Erdoğan was asking Obama not to cooperate with the People’s Protection Units (YPG), the armed wing of the Democratic Union Party (PYD), which Turkey regards as the Syrian extension of the outlawed Kurdistan Workers’ Party (PKK), whether it be against the Islamic State of Iraq and Levant (ISIL) or not. Actually, the U.S. administration knows that the YPG/PYD “have links with the PKK,” which is a “terrorist organization in the eyes of the U.S. government as well,” as clearly acknowledged by U.S. Secretary of Defense Ashton Carter during testimony in the senate’s Armed Services Committee on April 28. Knowing that the YPG and the PKK shared their armory, their militants, their resources, Obama said he needed them for ground operations against ISIL, since he did not want to send U.S. soldiers to die in the Syrian desert (like his predecessor George W. Bush did in Iraq) when he had foot soldiers ready to serve the same purpose for their own cause.
But that cause is the point where the two NATO allies fall apart. The PKK’s program when it launched its armed campaign in 1984 (since then more than 40,000 people have been killed) aimed at carving out a Kurdish state from the territories of Turkey, Iran, Iraq and Syria. Syria is the most reachable target for the PKK/PYD due to the power vacuum there because of the ongoing civil war. The key point for them is to form a corridor along the 910-km-long border between Turkey and Syria, with the help of U.S. air support as a by-product, or perhaps the bill of services to the U.S. This looks like a strange, Machiavellian cooperation between the Obama administration in the U.S. and the originally Marxist-Leninist PKK.

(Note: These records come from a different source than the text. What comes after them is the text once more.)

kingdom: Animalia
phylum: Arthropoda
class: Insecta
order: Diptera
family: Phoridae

But knowing that such a PYD/PKK corridor (which Erdoğan calls a “terror corridor”) would not only be a recipe for Syria falling apart, but also the first step for a PKK-led Kurdish state, the Turkish government has moved to put a wedge between the eastern and western sectors of the PYD/PKK-held territory in Syria. There was already a plan to get into Syria to protect the rebel Free Syrian Army (FSA) in its advance on ISIL to cut its physical contact with the Turkish border. That was something demanded by both the U.S. and Russia for some time and the CIA and the Turkish National Intelligence Agency (MİT) have been training the FSA for more than a year in Turkey for this purpose.

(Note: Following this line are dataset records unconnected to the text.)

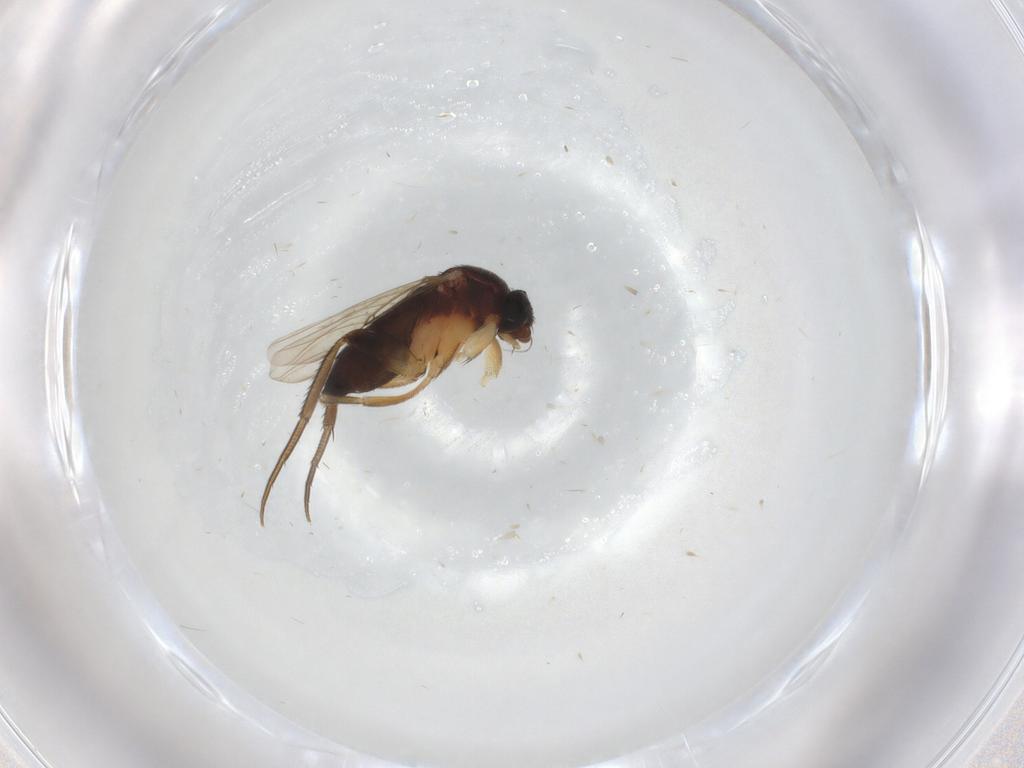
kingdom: Animalia
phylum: Arthropoda
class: Insecta
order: Diptera
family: Phoridae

Turkey moved into Syria on Aug. 26 and sealed the border by Sept. 4, on the day of Erdoğan’s meeting with Obama in Hangzhou.
We understand that Erdoğan asked for an end to the cooperation with the YPG and said the Turkish army with the FSA could clear that region of ISIL and now was the time to call for a “safe zone” for Syrian migrants and rebels, since no ISIL is left in the areas taken under Turkish-protected FSA control. We also understand that Obama focused only on eliminating ISIL through his talk with Erdoğan. Right after the Erdoğan-Obama talk Brett McGurk, Obama’s special envoy to the U.S.-led coalition (operating also out of Turkey), visited the Syrian Democratic Forces (SDF), mainly consisting of the YPG, in Manbij, which was taken from ISIL on Aug. 12. Ironically, in an earlier statement U.S. Secretary of State John Kerry had told Turkish Foreign Minister Mevlüt Çavuşoğlu that the PYD/YPG would withdraw from Manbij to the east of the Euphrates River, as promised to Turkey once the town was cleared of ISIL.
Could Turkey have moved into Syria before the U.S. got into cooperation with the YPG? Perhaps so. Could Turkey have moved to seal the border before? Perhaps so. But the trajectory that the U.S. follows, cooperating with a group marked as a terrorist by an ally, might lead to unexpected costs for the U.S., and of course to the world, in the future.